Frank Moscatelli

Planes May Have Almost Toppled World Trade Center Towers On Impact

Science Daily The hijacked jetliners might have come close to toppling the World Trade Center Towers on impact on Sept. 11, according to new calculations by a Swarthmore College physics professor. This counters the views of most experts and a recent federally funded engineering study that concluded the planes lacked sufficient force to knock the towers down on impact.

"Certainly the loss of approximately 2,830 people in a single event is a tragedy," says Professor of Physics Frank Moscatelli, a native New Yorker. "But assuming an occupancy of 40,000 to 50,000 people in the towers alone at the time of impact, we could have had a catastrophe well beyond what we actually experienced last September."

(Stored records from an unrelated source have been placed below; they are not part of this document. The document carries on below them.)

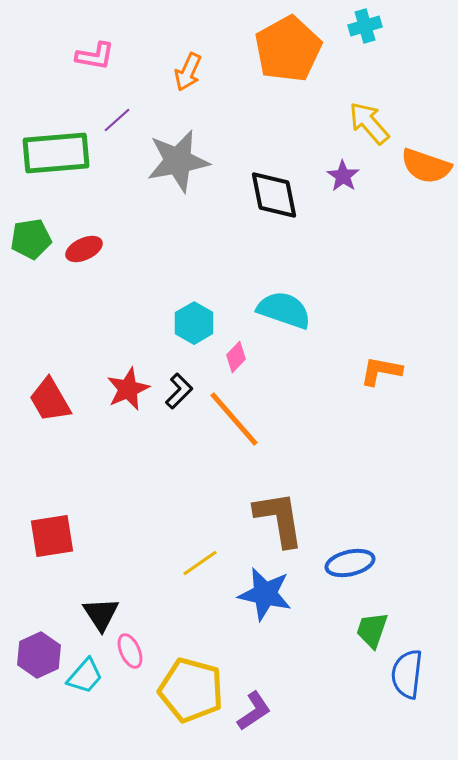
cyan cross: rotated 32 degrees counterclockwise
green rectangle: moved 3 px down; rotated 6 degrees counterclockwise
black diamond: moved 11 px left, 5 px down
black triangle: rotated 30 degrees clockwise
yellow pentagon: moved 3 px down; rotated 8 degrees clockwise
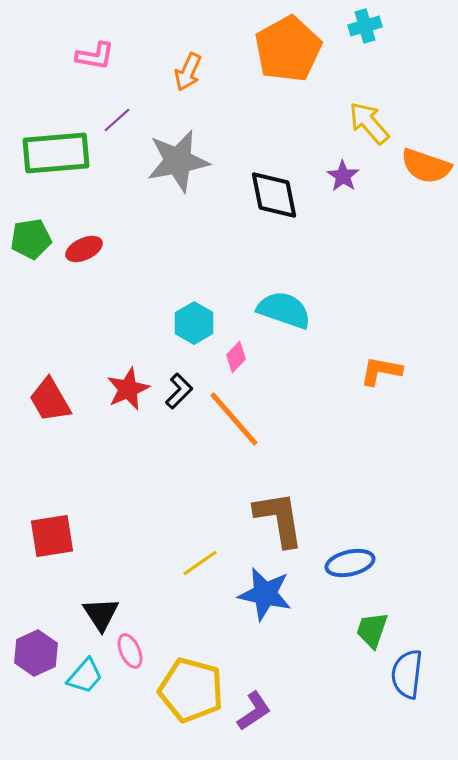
purple hexagon: moved 3 px left, 2 px up
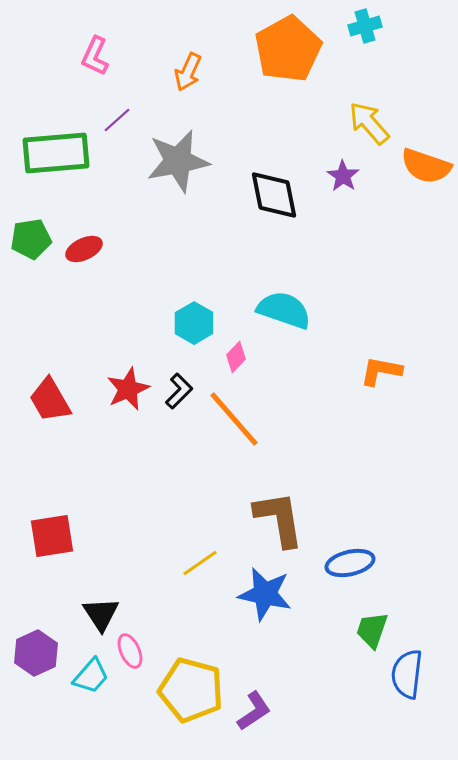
pink L-shape: rotated 105 degrees clockwise
cyan trapezoid: moved 6 px right
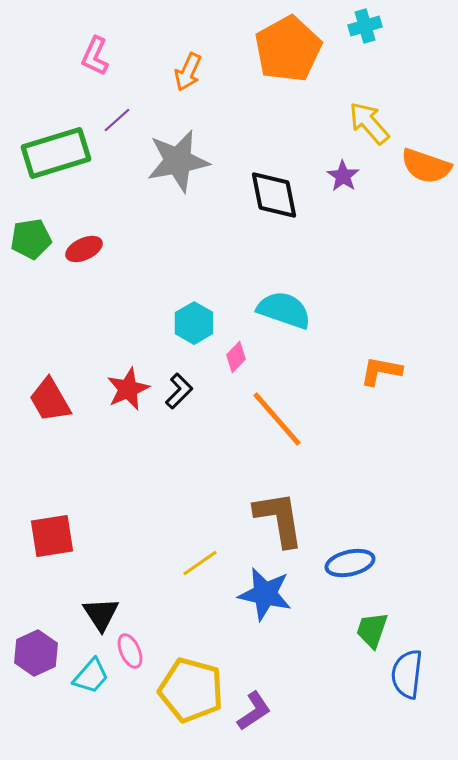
green rectangle: rotated 12 degrees counterclockwise
orange line: moved 43 px right
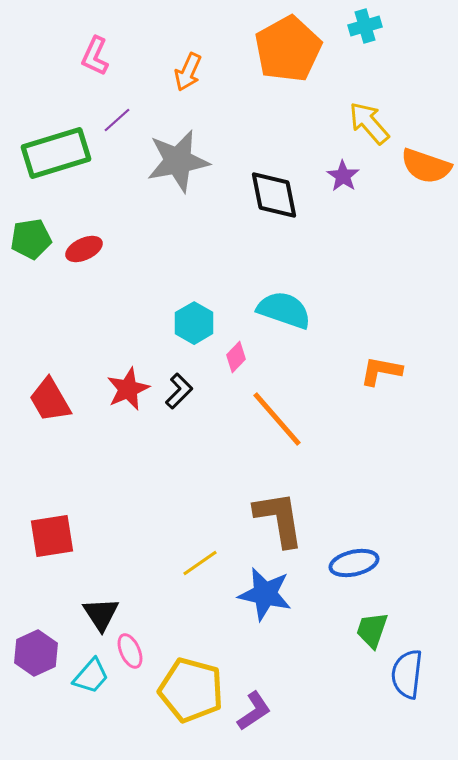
blue ellipse: moved 4 px right
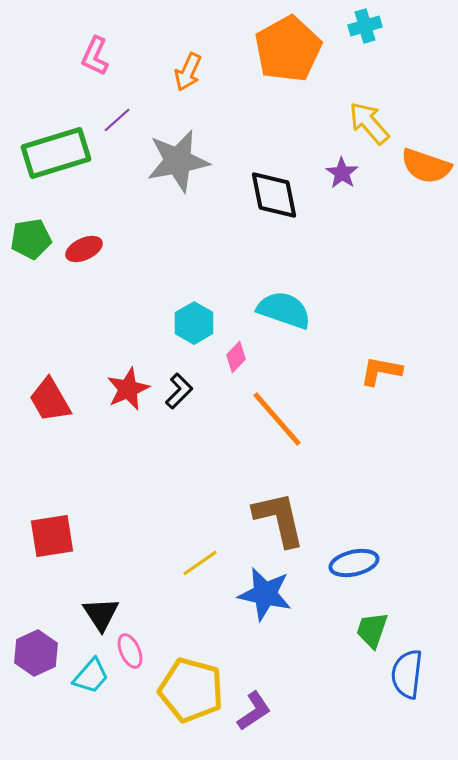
purple star: moved 1 px left, 3 px up
brown L-shape: rotated 4 degrees counterclockwise
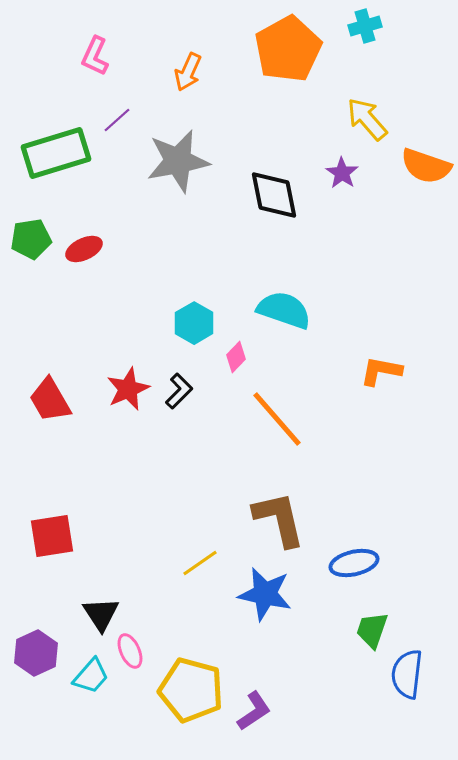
yellow arrow: moved 2 px left, 4 px up
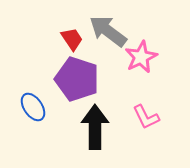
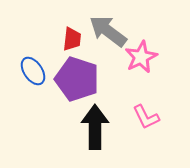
red trapezoid: rotated 40 degrees clockwise
blue ellipse: moved 36 px up
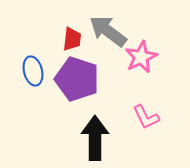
blue ellipse: rotated 20 degrees clockwise
black arrow: moved 11 px down
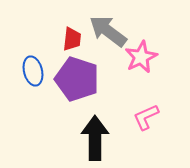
pink L-shape: rotated 92 degrees clockwise
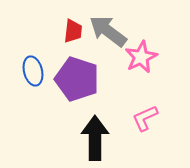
red trapezoid: moved 1 px right, 8 px up
pink L-shape: moved 1 px left, 1 px down
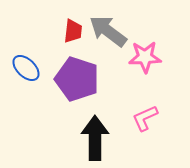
pink star: moved 4 px right; rotated 24 degrees clockwise
blue ellipse: moved 7 px left, 3 px up; rotated 32 degrees counterclockwise
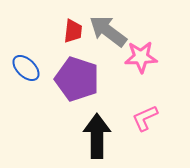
pink star: moved 4 px left
black arrow: moved 2 px right, 2 px up
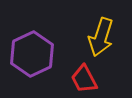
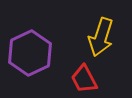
purple hexagon: moved 2 px left, 1 px up
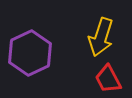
red trapezoid: moved 24 px right
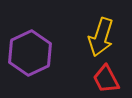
red trapezoid: moved 2 px left
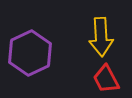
yellow arrow: rotated 21 degrees counterclockwise
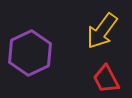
yellow arrow: moved 1 px right, 6 px up; rotated 39 degrees clockwise
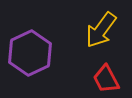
yellow arrow: moved 1 px left, 1 px up
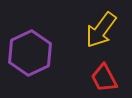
red trapezoid: moved 2 px left, 1 px up
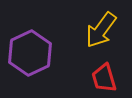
red trapezoid: rotated 12 degrees clockwise
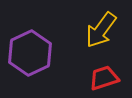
red trapezoid: rotated 88 degrees clockwise
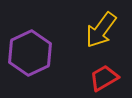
red trapezoid: rotated 12 degrees counterclockwise
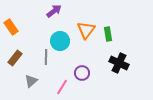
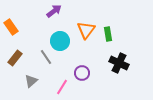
gray line: rotated 35 degrees counterclockwise
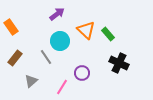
purple arrow: moved 3 px right, 3 px down
orange triangle: rotated 24 degrees counterclockwise
green rectangle: rotated 32 degrees counterclockwise
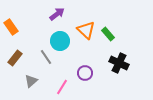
purple circle: moved 3 px right
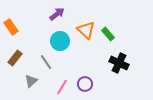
gray line: moved 5 px down
purple circle: moved 11 px down
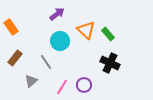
black cross: moved 9 px left
purple circle: moved 1 px left, 1 px down
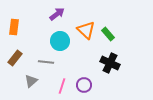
orange rectangle: moved 3 px right; rotated 42 degrees clockwise
gray line: rotated 49 degrees counterclockwise
pink line: moved 1 px up; rotated 14 degrees counterclockwise
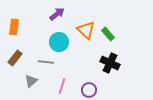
cyan circle: moved 1 px left, 1 px down
purple circle: moved 5 px right, 5 px down
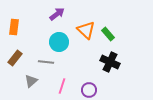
black cross: moved 1 px up
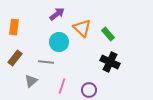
orange triangle: moved 4 px left, 2 px up
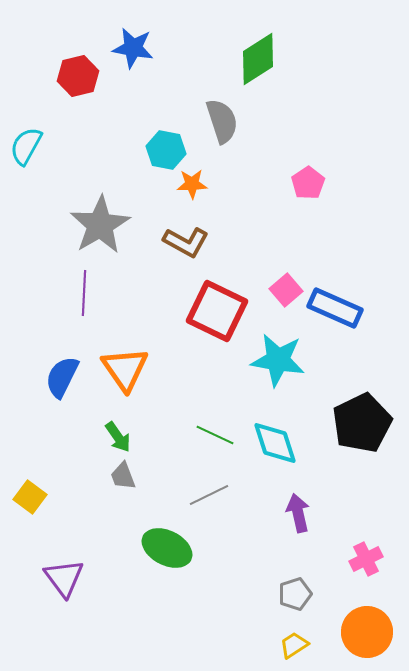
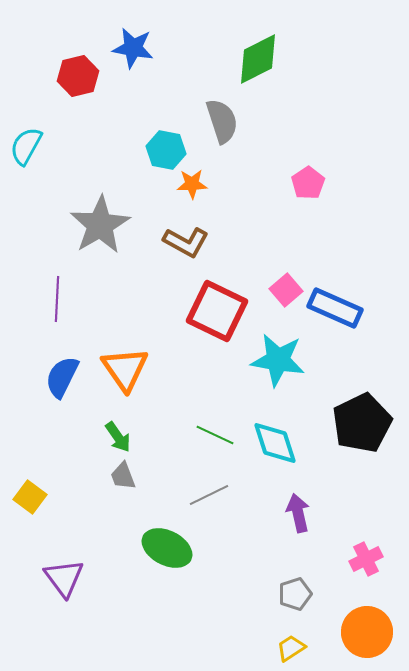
green diamond: rotated 6 degrees clockwise
purple line: moved 27 px left, 6 px down
yellow trapezoid: moved 3 px left, 3 px down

The federal report, released last month, concluded the buildings could have remained standing if not for the enormous fires that broke out after they were struck by the hijacked airplanes. The report, sponsored by the Federal Emergency Management Agency and the American Society of Civil Engineers, supports statements made on the recent NOVA special Why the Towers Fell.

But Moscatelli contends that the report's conclusions and similar expert opinions err by focusing solely on force. "You must also compare the torque, which is a physical measure of 'twist' produced by the planes with that due to the wind load the towers were designed to withstand," Moscatelli says. "Comparing the static weights of the buildings and planes is wrong. The planes were moving, and that clearly changes the problem. The buildings did not have to bear the weight of the planes; they had to stop the planes."

Moscatelli calculated that the torque applied by the planes' impact -- 7.7 million ft. tons -- actually exceeded the amount the towers were designed to resist due to wind load -- 7.4 million ft. tons. "So they could have immediately collapsed, if not for the fact that neither object is a rigid body and that the towers flexed quite a bit upon impact with the planes," he says. "If they had not at least bent temporarily, they would have been in danger of instantly toppling."

Moscatelli also determined that the 11,000 tons of force required by the towers to resist the wind barely exceeded the 7,000 tons of force required to stop the planes. "In fact, the stopping force for the plane scales as the square of its velocity, so if the plane was traveling at 564 mph these forces would be equal," he says. "This is probably why the terrorist pilots flew at such an uncommonly high speed for that aircraft, at that altitude, for that particular maneuver. They flew as if they wanted to knock them down, and I think we cannot conclude that they were so far off from doing just that."

Moscatelli previously calculated that of the three sources of energy delivered to the twin towers on September 11 -- exploded jet fuel, kinetic energy due to the motion of two aircraft, and gravitational potential energy due to the falling building material -- the last was the most devastating. This is supported by the extensive damage caused to surrounding buildings, as noted in the federal report.

"My calculations show that the largest component by far was the latter," Moscatelli says. "This is due to the large mass and height of the towers. The airplanes destroyed 20 stories of the buildings, and gravity did the rest. Their splendor was their undoing."

Located near Philadelphia, Swarthmore is a highly selective liberal arts college with an enrollment of 1,450. Swarthmore is consistently ranked among the top liberal arts colleges in the country.